Una de las características más destacadas de nuestra pequeña y coqueta ciudad es, sin duda, la intensidad de las relaciones sociales. Como los lugares de encuentro se repiten, es inevitable no coincidir con la misma gente en los mismos sitios, sobre todo en estas fechas en las que todo se ordena alrededor de las comidas y las cenas «amistoso-familiares». Así, influidos por el ambiente navideño y por el abundante líquido que acompaña a las distintas celebraciones, se suceden los saludos y los abrazos, con una efusividad tan aparatosa que, como dicen ahora los chicos, pudiera parecer más «postureo» que otra cosa.

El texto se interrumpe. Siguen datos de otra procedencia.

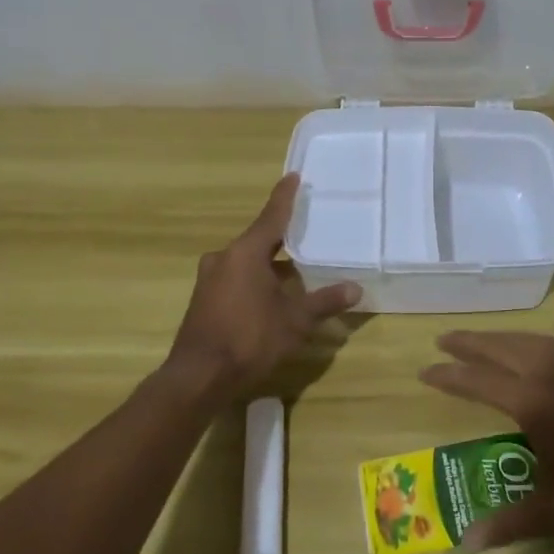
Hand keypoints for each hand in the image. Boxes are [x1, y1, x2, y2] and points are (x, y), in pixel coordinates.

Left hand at [168, 174, 360, 397]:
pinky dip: (256, 280)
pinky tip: (272, 296)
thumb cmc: (249, 339)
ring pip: (247, 262)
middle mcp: (224, 258)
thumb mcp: (294, 321)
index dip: (285, 197)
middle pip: (258, 240)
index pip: (272, 217)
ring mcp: (210, 279)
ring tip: (297, 270)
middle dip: (282, 238)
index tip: (294, 176)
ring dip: (270, 264)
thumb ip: (324, 302)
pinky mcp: (204, 300)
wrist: (198, 377)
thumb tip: (355, 289)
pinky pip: (236, 278)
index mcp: (245, 253)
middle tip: (306, 232)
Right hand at [420, 331, 553, 550]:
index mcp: (529, 402)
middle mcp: (543, 371)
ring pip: (518, 339)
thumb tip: (466, 543)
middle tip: (440, 341)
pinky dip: (518, 338)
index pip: (476, 381)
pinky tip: (518, 346)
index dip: (448, 376)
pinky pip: (540, 340)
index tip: (425, 371)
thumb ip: (509, 523)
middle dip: (465, 343)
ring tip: (472, 340)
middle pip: (495, 348)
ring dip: (491, 337)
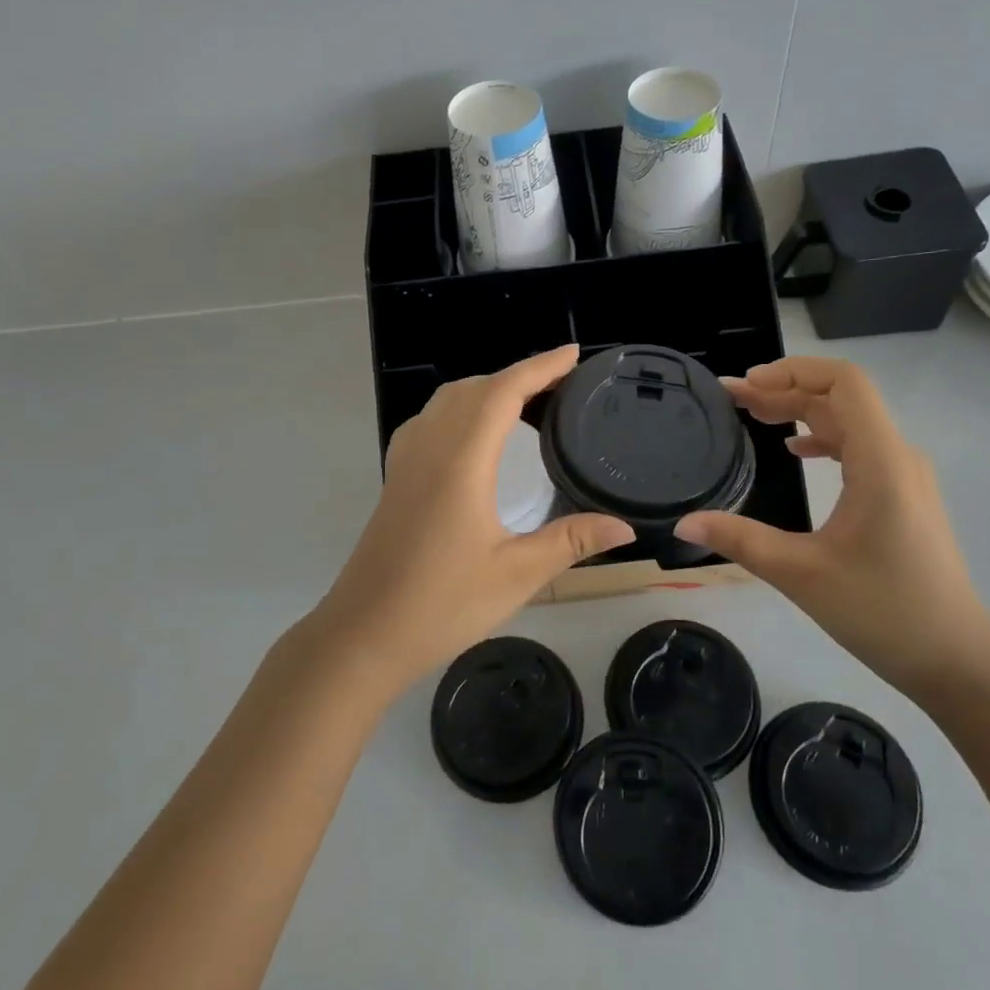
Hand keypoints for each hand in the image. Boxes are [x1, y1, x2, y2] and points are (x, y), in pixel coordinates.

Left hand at [312, 345, 635, 694]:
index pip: (503, 392)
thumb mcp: (516, 575)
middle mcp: (430, 447)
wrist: (364, 634)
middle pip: (475, 388)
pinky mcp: (396, 477)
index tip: (573, 355)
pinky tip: (474, 434)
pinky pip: (430, 419)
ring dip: (487, 388)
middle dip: (519, 375)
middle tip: (562, 382)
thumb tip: (624, 526)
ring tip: (526, 401)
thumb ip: (571, 542)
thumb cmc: (442, 605)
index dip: (540, 367)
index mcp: (461, 461)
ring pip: (447, 399)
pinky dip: (461, 407)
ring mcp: (407, 460)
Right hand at [676, 356, 989, 697]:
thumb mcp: (801, 574)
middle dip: (784, 390)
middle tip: (732, 398)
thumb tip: (684, 523)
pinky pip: (859, 446)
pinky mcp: (903, 495)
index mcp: (880, 461)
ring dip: (800, 411)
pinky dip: (821, 436)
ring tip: (753, 415)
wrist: (956, 659)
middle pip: (841, 398)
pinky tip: (792, 449)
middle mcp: (897, 456)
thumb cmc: (884, 611)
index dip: (793, 372)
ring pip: (850, 421)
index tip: (748, 386)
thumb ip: (740, 540)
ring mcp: (904, 475)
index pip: (844, 382)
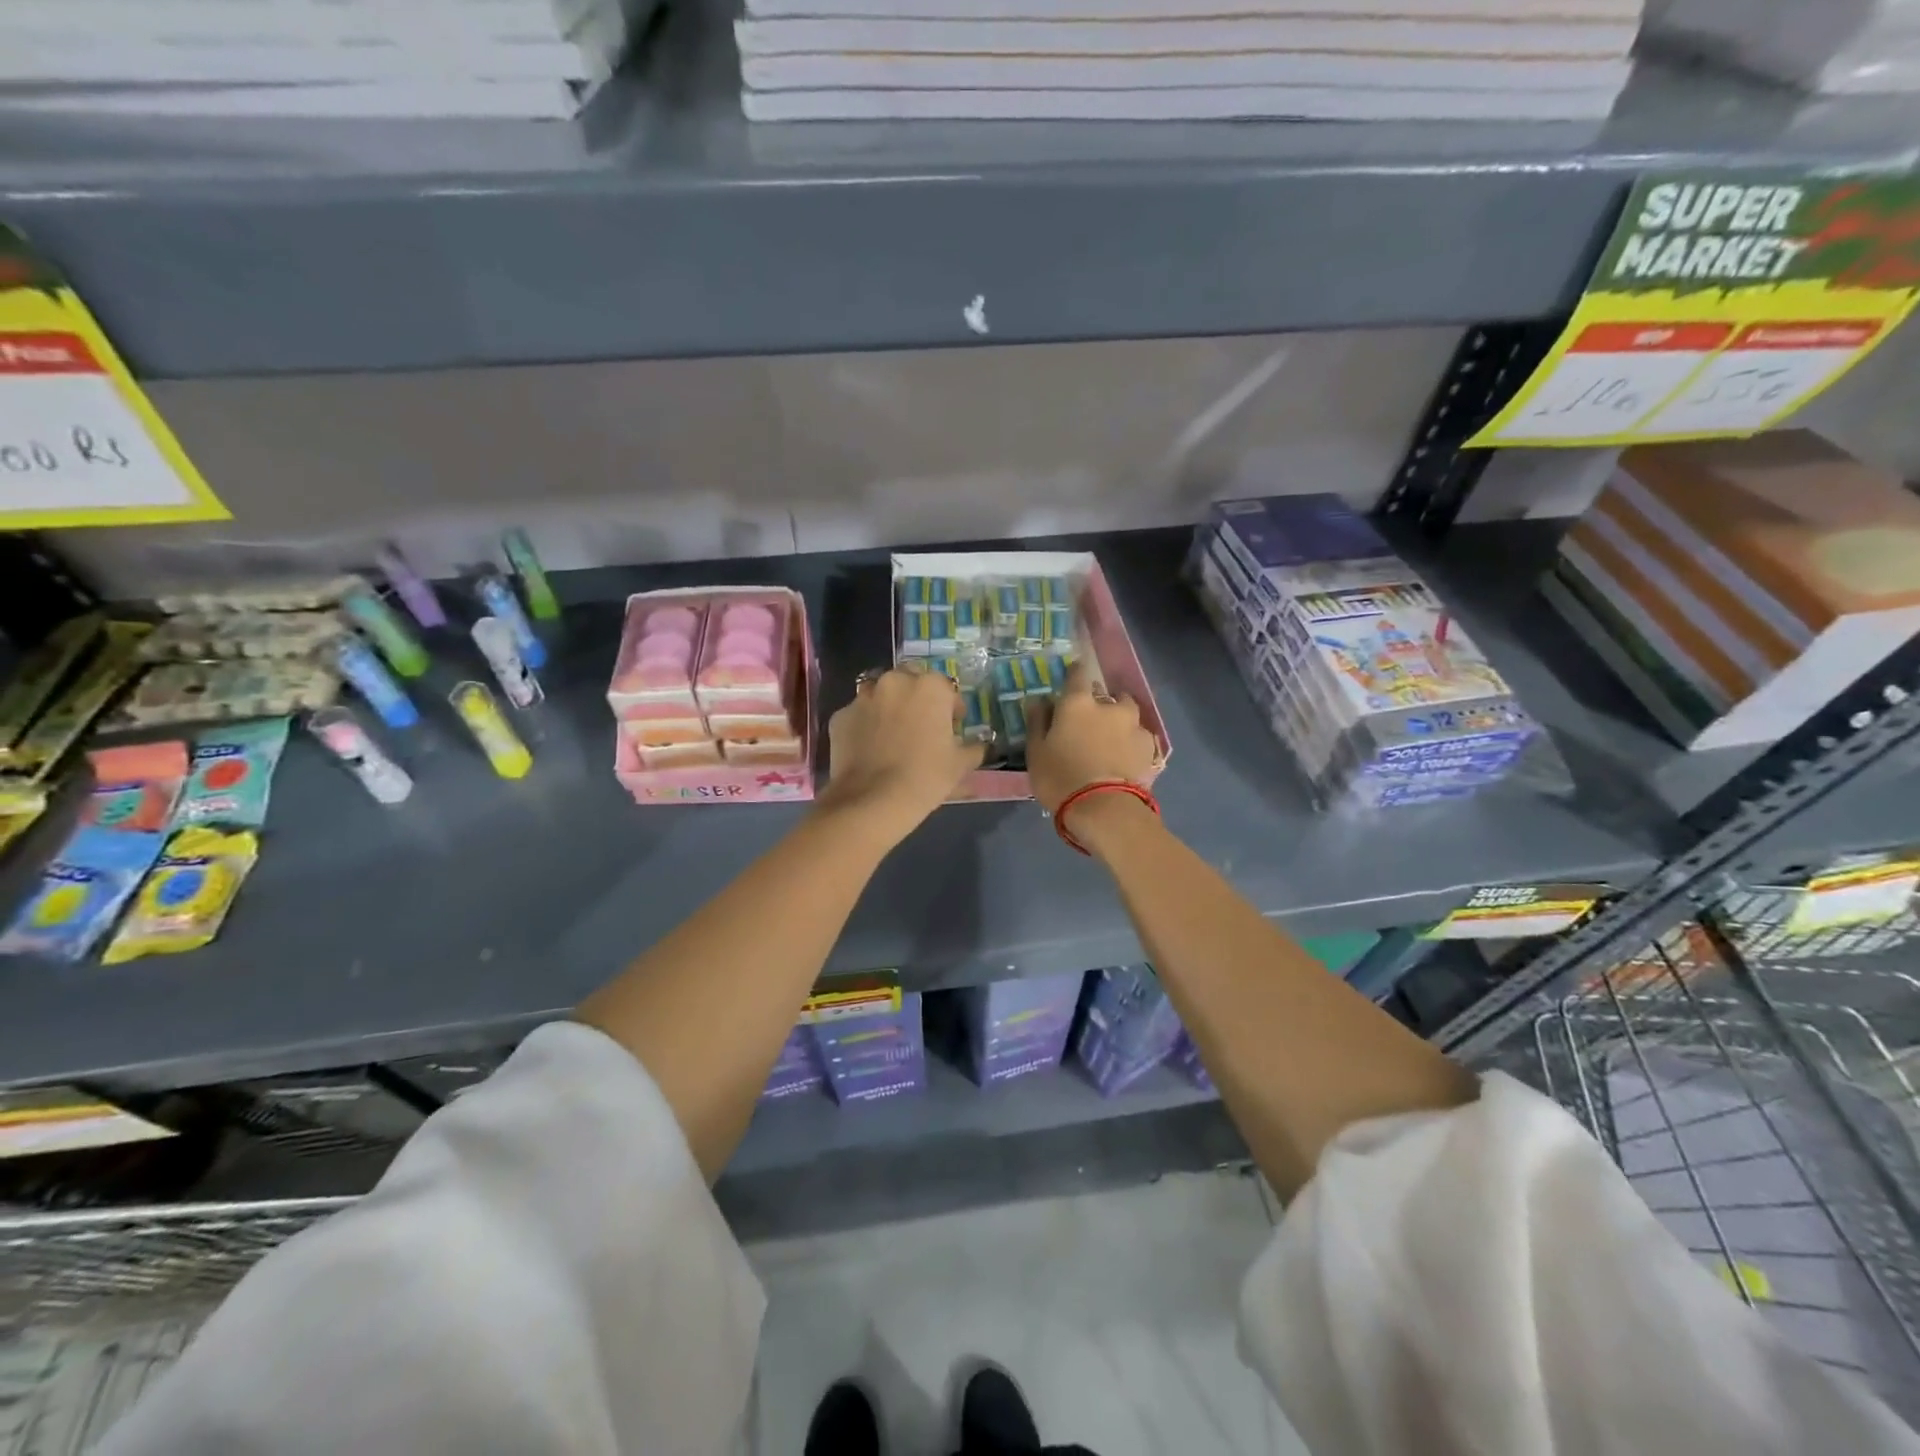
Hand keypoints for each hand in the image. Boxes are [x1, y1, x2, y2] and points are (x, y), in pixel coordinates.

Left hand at [817, 667, 983, 841]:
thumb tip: (981, 746)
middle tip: (921, 726)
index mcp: (930, 687)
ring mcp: (863, 697)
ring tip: (893, 735)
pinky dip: (865, 725)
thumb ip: (975, 749)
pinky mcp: (840, 716)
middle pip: (911, 682)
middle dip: (917, 698)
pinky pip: (858, 715)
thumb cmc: (926, 777)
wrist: (873, 801)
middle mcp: (895, 682)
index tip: (952, 728)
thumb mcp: (960, 765)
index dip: (951, 709)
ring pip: (880, 694)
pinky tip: (870, 748)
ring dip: (889, 707)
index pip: (947, 689)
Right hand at [1025, 662, 1159, 816]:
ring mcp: (1133, 725)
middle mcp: (1109, 706)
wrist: (1104, 808)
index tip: (1071, 676)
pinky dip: (1132, 740)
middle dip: (1100, 700)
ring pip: (1127, 712)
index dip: (1074, 672)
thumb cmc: (1060, 777)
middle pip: (1107, 693)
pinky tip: (1126, 754)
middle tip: (1090, 718)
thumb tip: (1039, 699)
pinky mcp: (1149, 747)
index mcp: (1078, 703)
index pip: (1077, 674)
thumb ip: (1038, 721)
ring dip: (1120, 718)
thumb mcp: (1036, 751)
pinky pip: (1139, 735)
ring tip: (1112, 736)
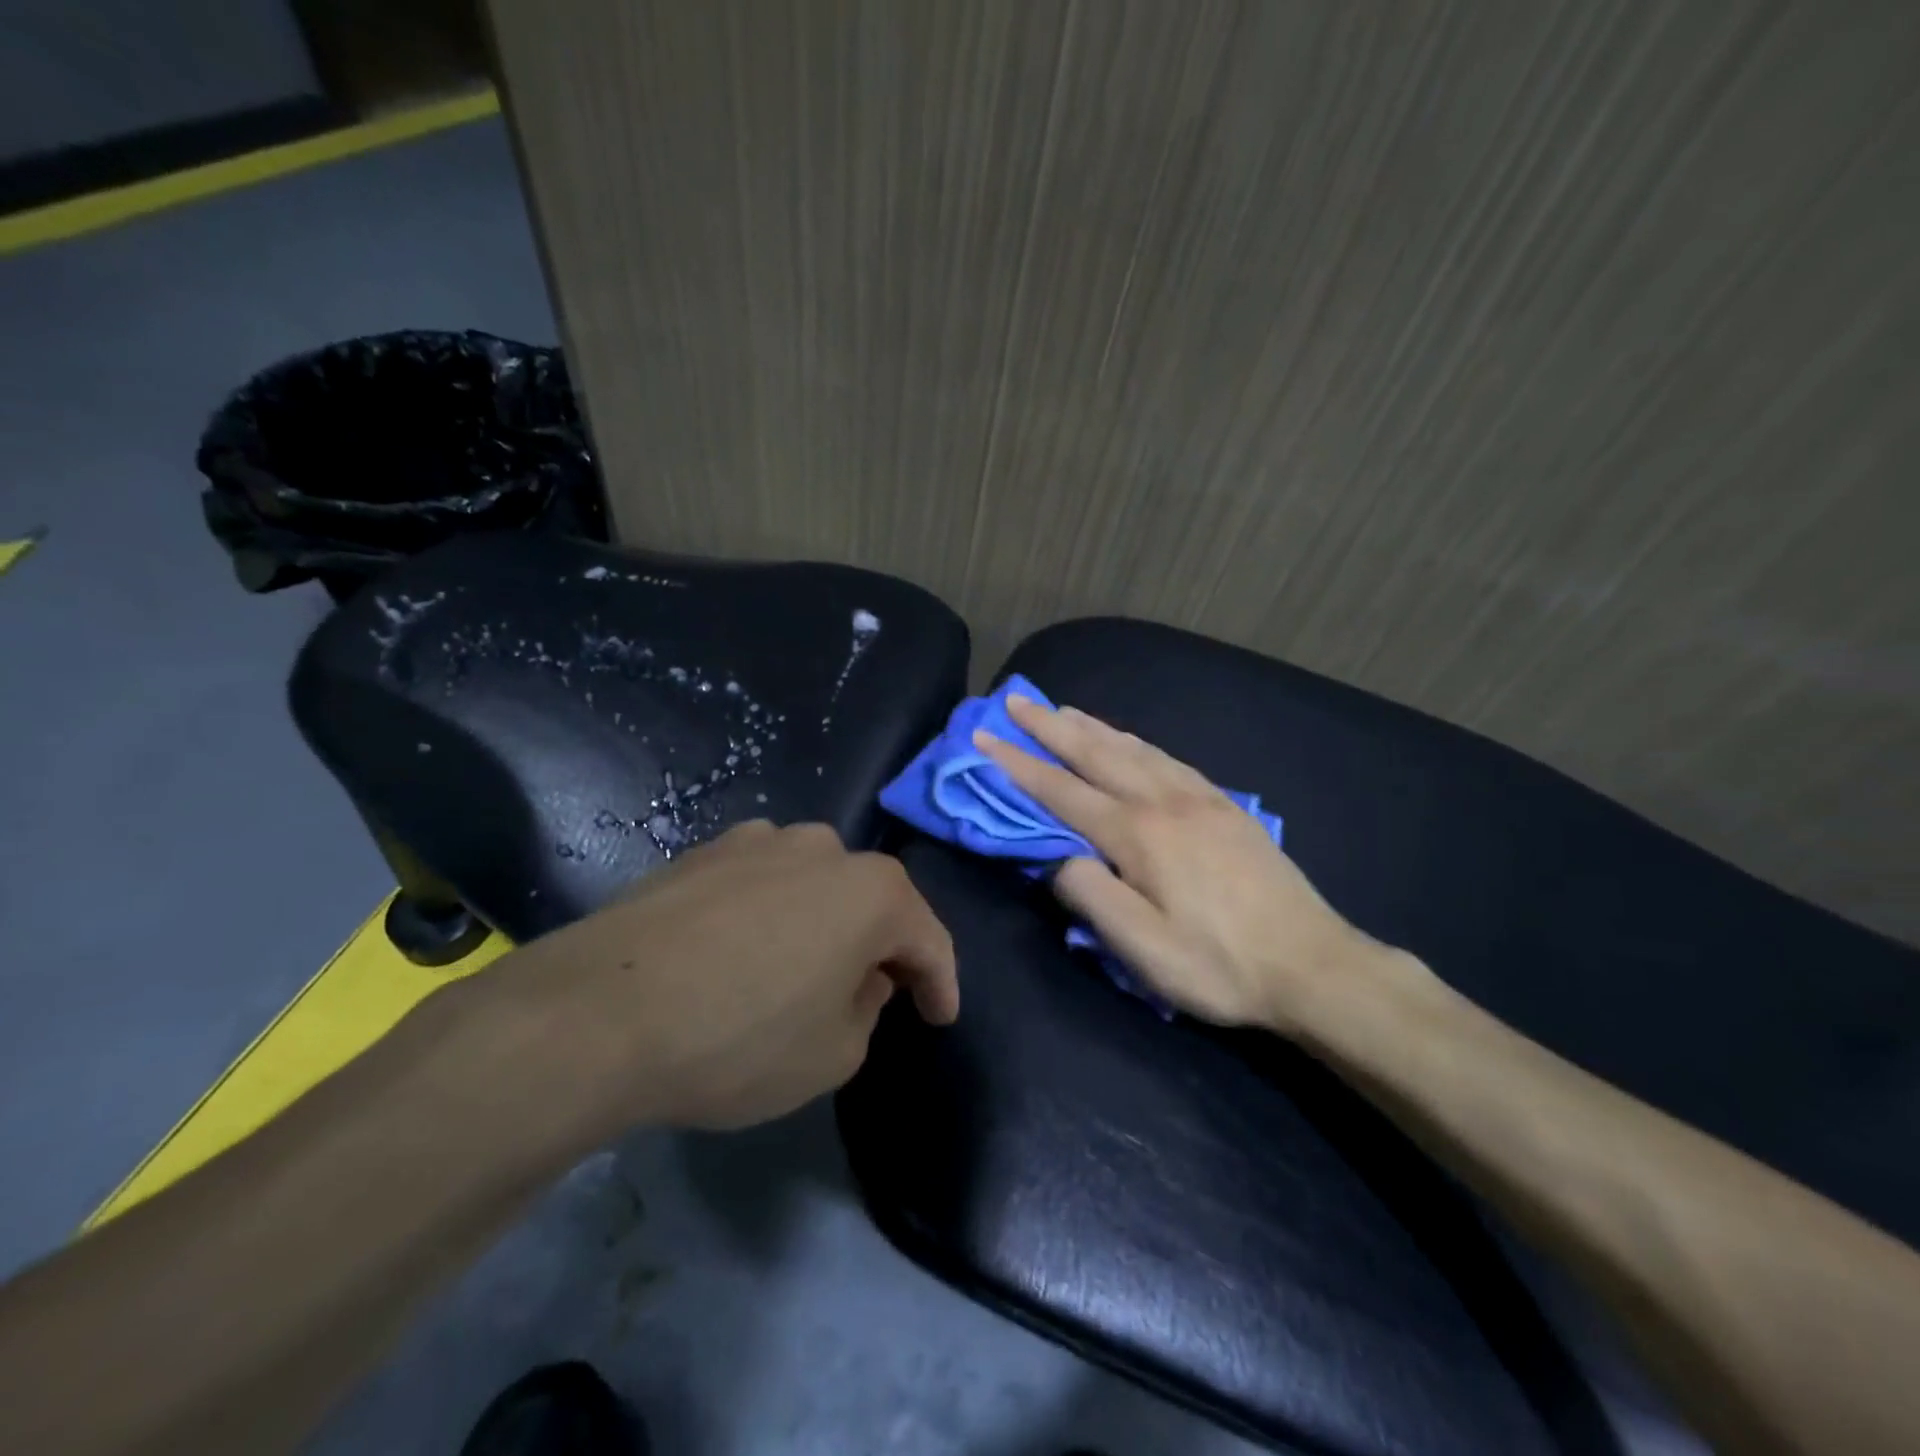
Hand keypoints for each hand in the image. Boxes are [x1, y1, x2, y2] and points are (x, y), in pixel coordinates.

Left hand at [475, 820, 957, 1136]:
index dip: (940, 982)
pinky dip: (768, 912)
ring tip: (801, 967)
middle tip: (872, 992)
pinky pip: (758, 882)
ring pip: (813, 884)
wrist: (597, 1013)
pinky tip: (741, 949)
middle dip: (879, 946)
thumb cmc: (739, 1038)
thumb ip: (866, 1011)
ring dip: (821, 922)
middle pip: (870, 900)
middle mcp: (822, 849)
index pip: (927, 939)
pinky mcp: (701, 851)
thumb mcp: (832, 1055)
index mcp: (871, 891)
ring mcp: (757, 842)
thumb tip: (859, 978)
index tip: (939, 1016)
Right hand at [975, 696, 1415, 1032]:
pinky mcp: (1225, 804)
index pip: (1062, 790)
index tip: (985, 738)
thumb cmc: (1219, 964)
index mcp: (1137, 834)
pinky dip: (1134, 740)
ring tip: (1061, 709)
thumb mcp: (1143, 949)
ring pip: (1132, 747)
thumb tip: (1060, 858)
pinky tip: (1129, 739)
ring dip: (1090, 725)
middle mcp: (1163, 801)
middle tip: (1014, 698)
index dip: (1018, 764)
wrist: (1312, 964)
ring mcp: (1199, 797)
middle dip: (1049, 725)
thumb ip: (1091, 896)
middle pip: (1095, 752)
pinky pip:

Tal es así que, si no fuera porque acabo de leer a Yuval Harari y su imprescindible Sapiens en el que el autor afirma que uno de los motores de la socialización ha sido el afán de cotilleo, me mostraría más parco en mis carantoñas sociales y prestaría menos atención a las conversaciones que se producen en esos encuentros. Dicho lo cual, y dejando aparte a los que van repartiendo besos y abrazos «por doquier y en forma de aspa» como si les fuera la vida en ello con tal de pasar por los más simpáticos o los más sociables, acepto que sea una manera más de cultivar eso que tan genéricamente hemos dado en llamar apariencias.

Ya, ya sé que usted me va a decir que las apariencias no son lo más importante, que lo verdaderamente apreciable es el fondo y no las formas, que para eso somos seres espirituales… o como se diga. Pero lo cierto y verdad es que el «cotilleo», o sea, el juicio superficial y apresurado de los demás, forma una parte importante de nuestro modelo social; y, según afirma Harari, desde el comienzo de la humanidad. No sé qué pensará usted, pero yo tengo muy presente ese dicho de que «nunca hay una segunda oportunidad para una primera impresión» y, atribulado por esa perversa tiranía moderna en la que se ha convertido la mayoría, hago lo que debo, y lo que veo, esto es, lo correcto. Y no me diga usted que no se deja llevar por el ambiente «saludatorio-festivo», aunque solo sea para no ganarse una cierta «familla» incómoda de la que luego sea difícil desprenderse. Así que, decidido: ponga usted su mejor cara, muéstrese dispuesto a dar y recibir abrazos y besos de manera generosa, despliegue prolijamente la mejor de sus sonrisas y acepte un trato similar en justa correspondencia; es lo menos que se merece.